• _TEXTO FORNECIDO_:

Duplo fardo da deficiência de ferro no lactente e baixo nível socioeconômico: análise longitudinal do escore de testes cognitivos até os 19 anos

Double burden of iron deficiency in infancy and low socioeconomic status: a longitudinal analysis of cognitive test scores to age 19 years - Lozoff B, Jimenez E, Smith JB. Arch Pediatr Adolesc Med 2006; 160: 1108-13
(Costa Rica)

       Treze estudos demonstraram que lactentes com deficiência de ferro possuem escore cognitivo inferior ao de lactentes com estado de ferro normal. Outros 5 estudos revelaram que os escores permanecem inferiores até a fase escolar e adolescência, mesmo após a terapia com ferro e recuperação do lactente anêmico. Meta-análise recente estima que para cada 1g/dl de hemoglobina a menos no lactente, há um prejuízo médio de 1,73 ponto no coeficiente de inteligência (CI). O presente estudo mensurou o desempenho nos testes cognitivos após deficiência de ferro desde o 2º ano até os 19 anos de vida, de acordo com o nível sócio econômico (NSE).
De 1983 a 1985, 185 lactentes do meio urbano da Costa Rica tiveram o estado de ferro corporal analisado (53 com deficiência crônica de ferro e hemoglobina abaixo < 10,0g/dl e 132 sem deficiência e com Hb >12g/dl). As crianças anêmicas foram efetivamente recuperadas com ferroterapia oral.
No grupo anêmico o peso de nascimento foi 200g menor e 75% eram meninos, enquanto no grupo não anêmico 48% eram meninos. Os 2 grupos tinham as mesmas proporções de NSE baixo e médio. Nas crianças de NSE médio, a média do CI foi 101 para as que haviam sido anêmicas e 109 para as nunca anêmicas e esta diferença de 8 pontos no CI persistiu desde os 5 até os 19 anos. Nas crianças de NSE baixo o CI inicial foi 93 nas que haviam sido anêmicas e 103 nas nunca anêmicas, mas a queda foi progressiva dos 5 até os 19 anos, e caiu mais no grupo que havia sido anêmico (CI médio aos 19 anos 70 no grupo previamente anêmico e 95 no grupo não anêmico).

• _O QUE SE PEDE_:
Transcreva sem alterações o trecho do texto sobre deficiência de ferro no lactente que abre com as palavras "Duplo fardo da" e fecha com "(Costa Rica)".

• _REGISTROS DE DADOS_:
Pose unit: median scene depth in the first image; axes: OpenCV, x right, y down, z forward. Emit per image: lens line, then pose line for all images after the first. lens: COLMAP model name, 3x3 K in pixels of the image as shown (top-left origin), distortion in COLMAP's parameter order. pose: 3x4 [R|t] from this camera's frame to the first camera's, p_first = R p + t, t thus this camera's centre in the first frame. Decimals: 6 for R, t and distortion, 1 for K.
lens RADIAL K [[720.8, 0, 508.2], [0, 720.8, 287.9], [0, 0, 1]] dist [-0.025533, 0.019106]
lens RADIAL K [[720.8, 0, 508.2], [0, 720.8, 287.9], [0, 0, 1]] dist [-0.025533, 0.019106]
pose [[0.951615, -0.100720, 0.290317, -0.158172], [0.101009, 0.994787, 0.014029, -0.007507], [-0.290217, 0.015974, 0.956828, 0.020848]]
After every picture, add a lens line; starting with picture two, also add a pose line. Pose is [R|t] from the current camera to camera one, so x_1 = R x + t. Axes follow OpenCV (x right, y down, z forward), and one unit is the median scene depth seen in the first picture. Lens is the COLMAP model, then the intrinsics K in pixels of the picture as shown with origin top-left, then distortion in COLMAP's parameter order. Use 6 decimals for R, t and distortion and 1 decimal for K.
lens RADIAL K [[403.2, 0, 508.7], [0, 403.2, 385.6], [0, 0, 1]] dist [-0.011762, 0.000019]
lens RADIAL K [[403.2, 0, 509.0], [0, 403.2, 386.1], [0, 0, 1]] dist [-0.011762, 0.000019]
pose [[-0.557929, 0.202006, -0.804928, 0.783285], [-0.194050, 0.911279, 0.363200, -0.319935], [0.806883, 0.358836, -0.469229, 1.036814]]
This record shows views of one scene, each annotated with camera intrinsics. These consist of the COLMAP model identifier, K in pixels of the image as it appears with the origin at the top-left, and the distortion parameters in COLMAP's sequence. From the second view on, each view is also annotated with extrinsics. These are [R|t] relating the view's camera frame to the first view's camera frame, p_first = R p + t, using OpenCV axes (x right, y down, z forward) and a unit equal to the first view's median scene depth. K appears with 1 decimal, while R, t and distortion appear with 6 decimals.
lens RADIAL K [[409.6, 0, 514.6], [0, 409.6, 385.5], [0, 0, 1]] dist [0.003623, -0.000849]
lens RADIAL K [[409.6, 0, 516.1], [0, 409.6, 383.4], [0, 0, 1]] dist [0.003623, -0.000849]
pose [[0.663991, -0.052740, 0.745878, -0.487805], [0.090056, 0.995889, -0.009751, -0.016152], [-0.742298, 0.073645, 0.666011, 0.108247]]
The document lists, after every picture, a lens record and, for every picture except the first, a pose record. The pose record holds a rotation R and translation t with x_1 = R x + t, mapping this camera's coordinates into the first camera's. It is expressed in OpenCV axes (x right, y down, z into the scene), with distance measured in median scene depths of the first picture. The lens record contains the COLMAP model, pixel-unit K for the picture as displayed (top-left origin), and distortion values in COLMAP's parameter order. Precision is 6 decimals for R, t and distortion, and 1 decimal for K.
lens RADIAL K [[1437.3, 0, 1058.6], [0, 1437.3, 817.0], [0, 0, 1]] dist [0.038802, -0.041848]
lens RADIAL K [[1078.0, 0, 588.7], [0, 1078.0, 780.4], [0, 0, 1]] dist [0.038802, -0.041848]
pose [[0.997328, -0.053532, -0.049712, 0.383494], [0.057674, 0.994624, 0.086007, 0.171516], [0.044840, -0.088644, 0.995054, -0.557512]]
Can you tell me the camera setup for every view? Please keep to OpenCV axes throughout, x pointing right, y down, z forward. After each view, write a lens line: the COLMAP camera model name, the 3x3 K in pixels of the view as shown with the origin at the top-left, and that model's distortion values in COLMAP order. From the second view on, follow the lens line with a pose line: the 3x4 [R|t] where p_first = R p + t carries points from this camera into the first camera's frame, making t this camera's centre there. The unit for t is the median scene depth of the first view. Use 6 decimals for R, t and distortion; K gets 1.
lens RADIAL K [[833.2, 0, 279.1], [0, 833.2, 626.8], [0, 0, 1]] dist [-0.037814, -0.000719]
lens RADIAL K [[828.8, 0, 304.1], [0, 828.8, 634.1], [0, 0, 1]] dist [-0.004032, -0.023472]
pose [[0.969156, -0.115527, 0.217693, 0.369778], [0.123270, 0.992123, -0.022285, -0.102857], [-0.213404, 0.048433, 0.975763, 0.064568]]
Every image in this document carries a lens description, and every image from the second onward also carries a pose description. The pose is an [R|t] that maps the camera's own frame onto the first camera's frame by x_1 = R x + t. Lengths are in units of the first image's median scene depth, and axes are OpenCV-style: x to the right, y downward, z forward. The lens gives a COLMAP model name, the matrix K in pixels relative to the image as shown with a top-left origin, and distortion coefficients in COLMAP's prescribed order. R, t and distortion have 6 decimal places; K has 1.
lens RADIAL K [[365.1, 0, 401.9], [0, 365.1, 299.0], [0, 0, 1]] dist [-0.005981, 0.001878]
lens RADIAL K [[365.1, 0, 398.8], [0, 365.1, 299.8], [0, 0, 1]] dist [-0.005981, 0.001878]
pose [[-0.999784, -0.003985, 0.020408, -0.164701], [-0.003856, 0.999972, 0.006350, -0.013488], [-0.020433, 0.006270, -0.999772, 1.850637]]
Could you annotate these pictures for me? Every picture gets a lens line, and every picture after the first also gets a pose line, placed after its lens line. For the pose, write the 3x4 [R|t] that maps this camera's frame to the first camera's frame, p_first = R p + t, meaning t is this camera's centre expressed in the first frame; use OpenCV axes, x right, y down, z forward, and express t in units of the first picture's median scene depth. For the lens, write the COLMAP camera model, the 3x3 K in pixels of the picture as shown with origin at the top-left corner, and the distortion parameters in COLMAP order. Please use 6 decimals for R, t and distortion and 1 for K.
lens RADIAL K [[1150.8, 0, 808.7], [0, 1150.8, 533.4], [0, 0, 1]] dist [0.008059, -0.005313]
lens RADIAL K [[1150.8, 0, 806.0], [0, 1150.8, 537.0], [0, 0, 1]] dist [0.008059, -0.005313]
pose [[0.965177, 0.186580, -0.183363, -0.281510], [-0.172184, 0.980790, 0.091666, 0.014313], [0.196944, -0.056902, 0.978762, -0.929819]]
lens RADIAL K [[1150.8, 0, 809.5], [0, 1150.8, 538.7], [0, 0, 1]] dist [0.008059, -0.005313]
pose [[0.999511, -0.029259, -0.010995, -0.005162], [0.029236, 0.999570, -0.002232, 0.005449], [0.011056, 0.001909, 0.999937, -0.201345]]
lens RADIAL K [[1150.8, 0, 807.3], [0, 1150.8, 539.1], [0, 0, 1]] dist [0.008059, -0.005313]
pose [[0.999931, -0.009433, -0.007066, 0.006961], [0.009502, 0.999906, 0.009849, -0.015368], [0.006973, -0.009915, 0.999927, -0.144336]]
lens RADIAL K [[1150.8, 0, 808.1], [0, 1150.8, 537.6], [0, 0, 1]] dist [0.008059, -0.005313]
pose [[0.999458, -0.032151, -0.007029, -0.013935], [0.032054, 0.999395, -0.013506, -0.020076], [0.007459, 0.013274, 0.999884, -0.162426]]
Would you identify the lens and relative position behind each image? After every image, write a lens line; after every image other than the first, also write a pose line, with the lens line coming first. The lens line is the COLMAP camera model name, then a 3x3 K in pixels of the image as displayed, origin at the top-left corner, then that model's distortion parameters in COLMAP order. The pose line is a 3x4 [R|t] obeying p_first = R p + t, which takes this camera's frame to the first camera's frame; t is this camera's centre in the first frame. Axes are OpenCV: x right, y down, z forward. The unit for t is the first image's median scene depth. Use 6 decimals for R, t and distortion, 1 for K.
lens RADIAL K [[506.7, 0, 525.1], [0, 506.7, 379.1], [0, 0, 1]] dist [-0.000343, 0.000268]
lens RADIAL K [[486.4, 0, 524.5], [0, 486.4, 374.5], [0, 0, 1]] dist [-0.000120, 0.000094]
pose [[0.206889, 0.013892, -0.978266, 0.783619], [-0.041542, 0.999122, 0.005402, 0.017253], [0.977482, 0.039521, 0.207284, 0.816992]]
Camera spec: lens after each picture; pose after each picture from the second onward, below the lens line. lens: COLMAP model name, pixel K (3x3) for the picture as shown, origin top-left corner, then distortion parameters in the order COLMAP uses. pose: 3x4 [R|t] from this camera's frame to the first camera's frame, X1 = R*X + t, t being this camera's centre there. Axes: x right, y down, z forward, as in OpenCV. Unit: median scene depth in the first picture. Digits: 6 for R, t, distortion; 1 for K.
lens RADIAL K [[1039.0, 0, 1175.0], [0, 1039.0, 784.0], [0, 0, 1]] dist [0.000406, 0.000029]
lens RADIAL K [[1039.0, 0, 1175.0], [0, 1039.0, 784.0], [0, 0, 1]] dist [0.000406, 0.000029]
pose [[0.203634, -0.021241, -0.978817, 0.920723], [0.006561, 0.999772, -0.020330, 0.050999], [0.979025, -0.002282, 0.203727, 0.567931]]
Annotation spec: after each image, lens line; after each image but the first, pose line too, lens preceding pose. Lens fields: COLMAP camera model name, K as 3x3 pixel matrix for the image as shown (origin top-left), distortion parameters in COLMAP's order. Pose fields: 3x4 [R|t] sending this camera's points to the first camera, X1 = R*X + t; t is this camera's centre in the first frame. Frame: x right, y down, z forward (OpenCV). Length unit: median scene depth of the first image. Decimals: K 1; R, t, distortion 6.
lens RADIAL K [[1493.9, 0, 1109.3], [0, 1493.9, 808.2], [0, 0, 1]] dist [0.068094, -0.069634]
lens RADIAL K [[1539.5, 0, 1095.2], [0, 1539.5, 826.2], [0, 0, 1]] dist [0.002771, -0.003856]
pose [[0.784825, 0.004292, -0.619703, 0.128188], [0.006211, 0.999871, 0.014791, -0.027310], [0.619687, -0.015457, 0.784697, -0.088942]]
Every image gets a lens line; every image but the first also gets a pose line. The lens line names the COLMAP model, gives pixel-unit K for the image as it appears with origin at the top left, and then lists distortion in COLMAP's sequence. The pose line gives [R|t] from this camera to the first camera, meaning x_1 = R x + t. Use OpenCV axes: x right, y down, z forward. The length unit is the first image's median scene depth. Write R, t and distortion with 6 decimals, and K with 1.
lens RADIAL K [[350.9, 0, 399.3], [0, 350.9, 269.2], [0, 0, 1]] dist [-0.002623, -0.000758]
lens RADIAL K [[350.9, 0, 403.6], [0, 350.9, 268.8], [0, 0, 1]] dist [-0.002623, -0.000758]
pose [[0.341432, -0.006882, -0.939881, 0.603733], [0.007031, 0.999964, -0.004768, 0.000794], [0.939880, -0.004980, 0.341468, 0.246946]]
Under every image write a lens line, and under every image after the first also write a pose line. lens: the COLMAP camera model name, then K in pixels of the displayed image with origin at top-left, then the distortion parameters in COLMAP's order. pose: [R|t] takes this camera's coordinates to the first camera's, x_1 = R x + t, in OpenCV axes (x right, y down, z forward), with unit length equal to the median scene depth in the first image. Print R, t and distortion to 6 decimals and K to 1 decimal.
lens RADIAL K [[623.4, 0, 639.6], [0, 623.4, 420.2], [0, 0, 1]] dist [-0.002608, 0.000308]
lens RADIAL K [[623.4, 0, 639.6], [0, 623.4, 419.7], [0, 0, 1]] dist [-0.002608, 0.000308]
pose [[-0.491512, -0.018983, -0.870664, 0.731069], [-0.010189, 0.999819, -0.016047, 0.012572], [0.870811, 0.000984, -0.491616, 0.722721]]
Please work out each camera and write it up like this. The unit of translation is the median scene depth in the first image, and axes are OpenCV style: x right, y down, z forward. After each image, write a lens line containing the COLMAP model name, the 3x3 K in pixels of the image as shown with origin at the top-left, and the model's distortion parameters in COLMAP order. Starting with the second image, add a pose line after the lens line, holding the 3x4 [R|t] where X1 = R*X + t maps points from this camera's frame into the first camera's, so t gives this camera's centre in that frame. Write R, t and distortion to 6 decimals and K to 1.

• _TAREFA CONCLUÍDA_:
Duplo fardo da deficiência de ferro no lactente e baixo nível socioeconômico: análise longitudinal do escore de testes cognitivos até os 19 anos

Double burden of iron deficiency in infancy and low socioeconomic status: a longitudinal analysis of cognitive test scores to age 19 years - Lozoff B, Jimenez E, Smith JB. Arch Pediatr Adolesc Med 2006; 160: 1108-13
(Costa Rica)